A new TV show called Love following the romantic endeavors of two individuals who are also drawn to each other screams of clichés, but when I saw that it would stream on Netflix (famous for streaming), star Gillian Jacobs (famous for Community), and was created by Judd Apatow (famous for everything), I decided to give it a shot. The 40-minute initial episode wholeheartedly did not disappoint.

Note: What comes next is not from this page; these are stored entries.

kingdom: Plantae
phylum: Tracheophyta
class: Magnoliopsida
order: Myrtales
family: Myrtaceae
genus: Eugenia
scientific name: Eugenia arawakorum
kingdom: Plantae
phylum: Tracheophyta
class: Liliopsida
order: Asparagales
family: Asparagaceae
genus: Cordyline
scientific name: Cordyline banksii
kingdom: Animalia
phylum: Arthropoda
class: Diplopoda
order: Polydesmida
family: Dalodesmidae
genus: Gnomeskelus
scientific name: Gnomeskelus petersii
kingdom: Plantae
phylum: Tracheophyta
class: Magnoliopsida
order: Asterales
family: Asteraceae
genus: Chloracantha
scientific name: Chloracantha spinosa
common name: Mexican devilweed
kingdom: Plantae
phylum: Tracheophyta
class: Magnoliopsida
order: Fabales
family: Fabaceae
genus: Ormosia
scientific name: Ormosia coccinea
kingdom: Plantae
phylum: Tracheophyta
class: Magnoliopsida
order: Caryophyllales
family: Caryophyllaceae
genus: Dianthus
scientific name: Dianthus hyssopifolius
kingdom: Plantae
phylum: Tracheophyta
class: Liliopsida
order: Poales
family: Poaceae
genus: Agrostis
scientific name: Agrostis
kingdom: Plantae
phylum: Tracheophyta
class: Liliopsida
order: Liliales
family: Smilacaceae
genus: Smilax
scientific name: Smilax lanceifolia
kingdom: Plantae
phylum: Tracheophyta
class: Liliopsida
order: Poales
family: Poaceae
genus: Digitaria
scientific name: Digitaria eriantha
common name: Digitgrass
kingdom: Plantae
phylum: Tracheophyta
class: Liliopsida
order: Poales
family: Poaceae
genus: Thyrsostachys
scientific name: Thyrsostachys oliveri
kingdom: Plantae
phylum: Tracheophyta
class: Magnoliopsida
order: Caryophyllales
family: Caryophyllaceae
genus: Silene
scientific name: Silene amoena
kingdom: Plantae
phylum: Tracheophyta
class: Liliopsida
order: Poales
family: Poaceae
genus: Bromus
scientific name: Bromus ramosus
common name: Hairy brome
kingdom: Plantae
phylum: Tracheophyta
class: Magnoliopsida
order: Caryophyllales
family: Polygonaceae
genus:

The episode documented protagonist Gus (Paul Rust) and Mickey (Jacobs) as they navigate their ways out of unhealthy relationships either by choice, as Mickey kicks out her going-nowhere-momma’s-boy-addict boyfriend, or by necessity, as Gus’ girlfriend has cheated on him. It’s an expository episode; in some ways it functions as a series prequel, showcasing how the two got to be where they are emotionally when they meet each other. That’s the other way it feels like a prequel – Mickey and Gus don’t actually meet each other until around the last two minutes of the episode. In my opinion, that’s a huge strength that fleshes the two characters out – develop them independently of each other so we familiarize ourselves with their personas before having them meet and constantly throw the “will they/won’t they” vibe in our faces.
The premiere works for a lot of reasons. You find the development of these characters compelling from the get-go. You’re suddenly invested not in their commonplace plot but in their drive and motivation because when we meet them they’re in the midst of turmoil. Jacobs is more than capable of carrying scenes on her back, and while I was uncertain of what to expect from Rust, I was beyond pleasantly surprised by how disarming his performance is; you expect him to have a timid and meek performance but then he ends up busting out several of the episode’s funniest lines.
But Love does start to teeter off. After their initial meeting, it’s not so much that the show drags on, it just lacks a necessary conviction in the following episodes to keep us invested in their story. There’s the push and pull of a “will they/won’t they” but without picking a particular direction to invest in for any given scene. Outside of direction, while I appreciate the show making use of its platform’s permission for certain activities and language that you wouldn’t typically find on broadcast television, the show dries up the expletive well – notably, a scene in the first half of the season where a special expletive is thrown around so many times, virtually in every sentence, that it stops feeling organic and instead forced, which is a terrible lens to view a series with this much potential through.
Love is probably not Netflix’s finest program; by no means is it a dud, though. Even when it isn’t hitting 100% it’s still up there in the mid-nineties. It’s a program worth watching because even though it has its dry spots, like real love, Love always finds a way to navigate through them.